The fan turns into the air

turns into the mountain

turns into the unreadable reach

of life. Someone once told you

that love is upkeep, involves going

beyond how you end up

being alone with need. How do you

keep up what cannot be

defined, you replied. Start with

caring or moving to where

you don’t know you’ll be.

 

Cézanne Cézanne

 

And so each attempt

is defended

by a new theory,

that we have obliged

the flesh enough

to render the mind exact.

Look at the outdoor voices

bouncing down dusk.

Even the bodies have gotten

along enough to let voice

out to play. Such is posture,

we aim to say, a making up

for language—that to cast

our names out from identity

means we are to find a way

to sit alone or naked without

words.
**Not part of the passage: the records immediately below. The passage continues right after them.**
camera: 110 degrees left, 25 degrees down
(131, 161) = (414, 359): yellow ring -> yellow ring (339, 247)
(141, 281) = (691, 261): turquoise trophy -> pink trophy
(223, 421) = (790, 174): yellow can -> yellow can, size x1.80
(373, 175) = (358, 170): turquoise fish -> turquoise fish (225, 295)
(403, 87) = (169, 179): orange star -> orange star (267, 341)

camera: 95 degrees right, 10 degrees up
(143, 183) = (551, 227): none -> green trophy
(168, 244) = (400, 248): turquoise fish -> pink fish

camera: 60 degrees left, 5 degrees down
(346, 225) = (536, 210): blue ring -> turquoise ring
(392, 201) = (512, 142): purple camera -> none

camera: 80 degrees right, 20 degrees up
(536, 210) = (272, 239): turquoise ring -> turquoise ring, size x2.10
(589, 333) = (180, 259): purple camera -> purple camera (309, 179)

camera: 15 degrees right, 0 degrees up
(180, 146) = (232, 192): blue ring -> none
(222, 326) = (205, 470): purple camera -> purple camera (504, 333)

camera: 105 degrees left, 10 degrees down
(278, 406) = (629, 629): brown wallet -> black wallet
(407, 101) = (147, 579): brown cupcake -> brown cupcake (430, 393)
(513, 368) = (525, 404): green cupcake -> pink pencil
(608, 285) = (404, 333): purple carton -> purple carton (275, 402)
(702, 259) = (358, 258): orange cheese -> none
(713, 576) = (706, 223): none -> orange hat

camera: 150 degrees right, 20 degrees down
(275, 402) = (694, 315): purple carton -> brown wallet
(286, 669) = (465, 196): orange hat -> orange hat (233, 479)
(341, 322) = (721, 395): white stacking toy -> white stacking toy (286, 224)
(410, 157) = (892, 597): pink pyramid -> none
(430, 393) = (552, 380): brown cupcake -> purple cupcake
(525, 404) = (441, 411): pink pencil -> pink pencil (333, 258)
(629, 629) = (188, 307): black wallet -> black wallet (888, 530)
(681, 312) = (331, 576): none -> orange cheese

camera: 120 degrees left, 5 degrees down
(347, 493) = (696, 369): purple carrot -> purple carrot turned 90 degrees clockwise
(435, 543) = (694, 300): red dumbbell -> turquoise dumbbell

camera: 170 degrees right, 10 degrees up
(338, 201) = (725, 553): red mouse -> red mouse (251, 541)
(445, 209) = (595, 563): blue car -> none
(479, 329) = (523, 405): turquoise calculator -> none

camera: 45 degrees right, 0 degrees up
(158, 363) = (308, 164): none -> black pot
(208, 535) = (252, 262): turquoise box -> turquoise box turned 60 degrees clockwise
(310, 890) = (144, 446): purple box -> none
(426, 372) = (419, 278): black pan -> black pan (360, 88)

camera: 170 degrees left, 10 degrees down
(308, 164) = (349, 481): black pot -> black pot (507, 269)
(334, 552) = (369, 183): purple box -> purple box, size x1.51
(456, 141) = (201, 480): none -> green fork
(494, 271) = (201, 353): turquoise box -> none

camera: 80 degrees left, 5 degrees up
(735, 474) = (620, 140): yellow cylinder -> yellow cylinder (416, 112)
The shade gets drawn

as the shade gets thrown

and we end up getting

artificial with the light.

 

Tyler Flynn Dorholt is the author of the prose poem and photography book American Flowers, and five chapbooks. He is an Assistant Professor and Director of the Writing Program at the College of Environmental Science and Forestry (SUNY-ESF) in Syracuse, NY, where he lives with his wife and their two children. He co-edits and publishes the print journal and press, Tammy.